I [had] picked up a calf strain the week before [the Sweden game], yet another injury. I got intense medical treatment on it; the medical staff was good. I trained twice before the game, and it felt OK. So [I was] warming up before the game and soaking up the atmosphere. During the warm-up while I was kicking, I realized that I couldn't go full out. I couldn't sprint properly, and it felt as though the muscle was actually going to tear. I was on the pitch, and I really didn't tell anybody, I was just monitoring it on my own. At the end of the warm-up session, I went up to [goalkeeper coach] Michael Maurice, and I said, "Brother, I think I'm struggling," and he said, "You sure?" I said, "Yeah, I think I'm struggling big-time." I said, "If I play, I think I could tear [my calf muscle], and if I tear it, that's going to be it, that's going to be the end of my World Cup." Right then and there I made the decision that it made no sense for me to play for my personal glory when I'm not fully fit, and then let the team down. So I told the coach [Leo Beenhakker] what was going on, and he asked me if I was sure. He asked, "Can you try?" I said, "No, I can't do it." The coach didn't get [angry] or perplexed, he just said, "OK my friend." Then he started looking at Clayton [Ince] and Shaka [Hislop]... Shaka was doing a proper warm-up, and Clayton was off to the side juggling some balls and so forth. He looked at them a few times, and he called Shaka and said to him, "You are playing. Are you ready?", and Shaka said, "Yes, I'm ready." and that was that. He put in an inspired performance that day.
— Kelvin Jack, from Interview with the Warrior Nation (see external links)
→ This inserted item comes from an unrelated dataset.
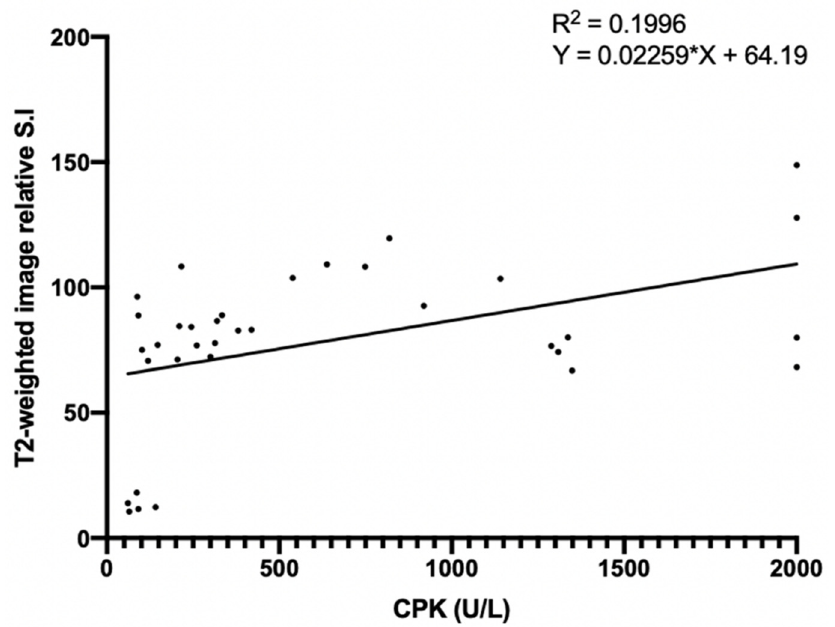
Figure 9. The correlation between the relative signal intensity of T2-weighted images and the CPK concentration. * (0.01 < p <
Jack did go on to play in the Soca Warriors' final group game against Paraguay, which ended in a 2–0 defeat in which Brent Sancho scored an own goal. The Paraguay match was his final international match.

Following the 2006 FIFA World Cup, Jack signed for Gillingham and made his debut in a 2–1 home win over Huddersfield Town on 5 August. However, in part due to injuries, he made only eleven appearances for the Gills.
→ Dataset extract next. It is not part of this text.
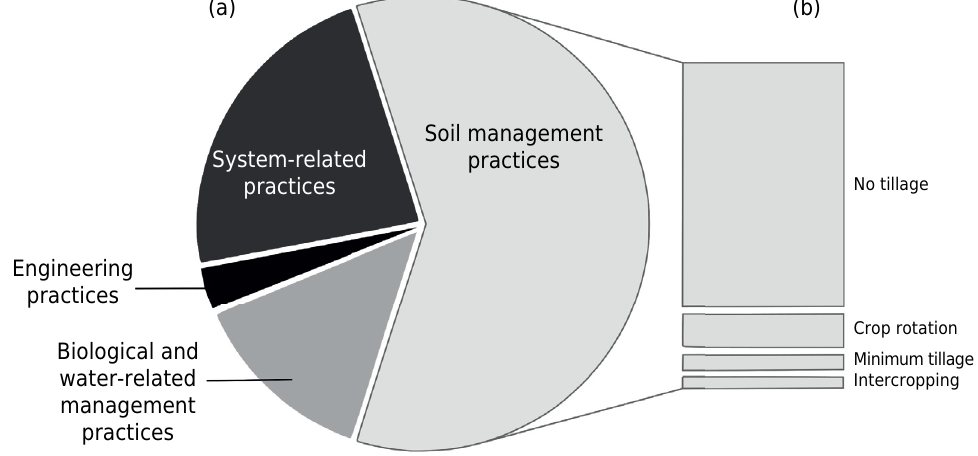
Figure 2. Proportions of combinations between rural practices and F-W-E attributes encountered in each rural practice group (a), and predominance of each practice within the soil management practices group in detail (b).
In February 2008, Jack joined Barnsley on trial but broke his leg in what was described as a "freak training ground accident". It was announced on 7 May 2008 that he had been released by Gillingham. He had since been training with English lower league clubs Aldershot Town and Southend United in a bid to regain his fitness.

In February 2010, Jack joined Southend United on a short-term contract to act as back-up whilst regular reserve goalkeeper Ian Joyce left on trial with an American club. Without making any appearances he was released at the end of the season on 11 May, and was signed to a one-year contract by Darlington manager Simon Davey for the 2010–11 season. In October, unable to secure a first team place, he joined Kettering Town on a three-month loan. He was released by Darlington in January 2011.

In a bid to keep up his fitness, Jack spent the 2011 pre-season training with Isthmian League Division One South side Maidstone United and appeared in two of the club's pre-season friendlies. Shortly after, on 31 August 2011, Jack made a one-off appearance for Isthmian League Premier Division side AFC Hornchurch, playing in a 2–1 loss away to Lowestoft Town after first-team goalkeeper Darren Behcet picked up an injury. On 11 November 2011, it was announced Jack had again joined up with Maidstone United to cover first-team goalkeeper Charlie Mitten after he suffered a hip injury. He made his debut a day later in a 4–1 win against Ramsgate and made a total of three appearances for the club.

He returned to his former club Kettering Town in March 2012 to provide cover for the injured Laurie Walker, making his debut in their 1–3 defeat to Stockport County on 31 March.

==Coaching career==
Jack joined the coaching staff of National League side Dover Athletic in the summer of 2020, although he worked behind the scenes until it was announced in early January 2021. He joined a coaching setup consisting of manager Andy Hessenthaler assisted by Jack's former Gillingham teammate Nicky Southall as well as Liam Ridgewell.

==Personal life==
As a member of the squad that competed at the 2006 FIFA World Cup in Germany, Jack was awarded the Chaconia Medal (Gold Class), the second highest state decoration of Trinidad and Tobago.

He married his longtime girlfriend Shellie-Ann Auguste on 7 June 2007.